- Document excerpt:
>>>

A household member has demanded that I set up an aquarium on a kitchen island countertop. This will probably be 20-40 gallons, glass (tired of acrylic scratches), and contain freshwater community fish. The aquarium will be viewable from four sides. Without drilling through granite, it would be impossible to have any filtration underneath. I want to minimize equipment hanging off the sides and it would also be nice, for leak-proofing, to minimize the extent to which water travels outside of the area covered by the tank.

It would be nice to have the following:

  • excellent mechanical filtration, like the best canister filters
  • reasonable biological filtration (I’ve been told that almost any water movement and some gravel is sufficient to keep nitrifying bacteria alive)

<<<

- Dataset excerpts:

>>>

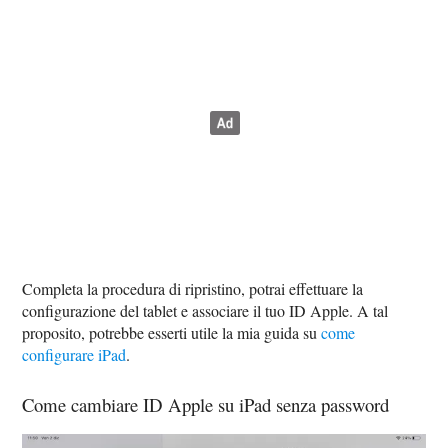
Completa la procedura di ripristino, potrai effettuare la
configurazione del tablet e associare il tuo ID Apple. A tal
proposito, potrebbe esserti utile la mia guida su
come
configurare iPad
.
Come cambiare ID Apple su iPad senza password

<<<
>>>

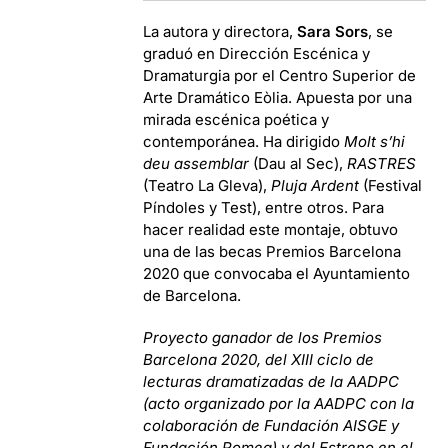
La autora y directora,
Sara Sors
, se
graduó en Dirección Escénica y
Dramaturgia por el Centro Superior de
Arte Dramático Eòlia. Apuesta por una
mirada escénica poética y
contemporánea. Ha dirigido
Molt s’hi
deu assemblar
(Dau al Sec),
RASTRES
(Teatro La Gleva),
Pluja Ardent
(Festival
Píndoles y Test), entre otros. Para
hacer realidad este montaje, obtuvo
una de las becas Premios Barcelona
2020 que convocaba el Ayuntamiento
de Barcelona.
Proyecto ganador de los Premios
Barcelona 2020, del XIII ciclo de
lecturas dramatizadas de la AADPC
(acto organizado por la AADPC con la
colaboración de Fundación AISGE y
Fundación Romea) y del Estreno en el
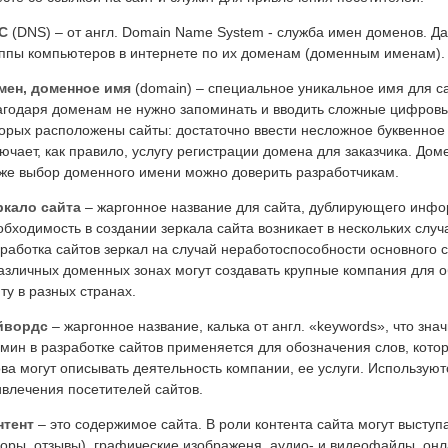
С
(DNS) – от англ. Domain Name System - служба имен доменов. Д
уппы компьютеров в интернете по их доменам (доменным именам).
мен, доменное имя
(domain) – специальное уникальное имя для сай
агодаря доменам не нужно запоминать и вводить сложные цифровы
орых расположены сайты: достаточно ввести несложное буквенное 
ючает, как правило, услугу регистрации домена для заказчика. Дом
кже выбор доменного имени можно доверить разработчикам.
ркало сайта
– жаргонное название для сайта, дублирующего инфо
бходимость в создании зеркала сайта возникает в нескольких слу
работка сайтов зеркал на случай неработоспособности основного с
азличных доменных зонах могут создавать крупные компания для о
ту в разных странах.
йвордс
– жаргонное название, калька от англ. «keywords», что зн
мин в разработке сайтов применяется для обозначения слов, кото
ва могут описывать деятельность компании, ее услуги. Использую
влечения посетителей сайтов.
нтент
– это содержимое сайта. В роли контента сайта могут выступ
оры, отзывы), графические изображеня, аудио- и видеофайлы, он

<<<

- Questions to answer:
[a] Translate this sentence from the aquarium text into Spanish: "The aquarium will be viewable from four sides."
[b] Reproduce the part of the aquarium text starting with "A household member" and going on through "by the tank.".
[c] Carry on writing the aquarium text from where it stops.
The items have no role here.

- Responses in order:
[a] El acuario se podrá ver desde los cuatro lados.

[b]
A household member has demanded that I set up an aquarium on a kitchen island countertop. This will probably be 20-40 gallons, glass (tired of acrylic scratches), and contain freshwater community fish. The aquarium will be viewable from four sides. Without drilling through granite, it would be impossible to have any filtration underneath. I want to minimize equipment hanging off the sides and it would also be nice, for leak-proofing, to minimize the extent to which water travels outside of the area covered by the tank.

[c]
  • light for fish viewing; need not be bright enough for growing plants
  • heater sufficient to keep the temperature at 76 or 78 for tropical fish
  • UV sterilizer to control algae and disease
  • hood to minimize evaporation and chance of a fish jumping out
  • mounting for a decent autofeeder, e.g., the Eheim

The Marineland Eclipse hoods are the closest thing with which I’m familiar. They incorporate a light, mediocre mechanical filtration, and superb biological filtration. You end up sticking a heater into the tank (ugly and one extra cord) and having to live without UV sterilizer or autofeeder. Eclipse was popular during the Clinton Administration. Is there anything newer and more complete?

Note that it is conceivable that I could sacrifice one of the short edges of the tank and hang something there, but I very much want to avoid hanging anything front or back.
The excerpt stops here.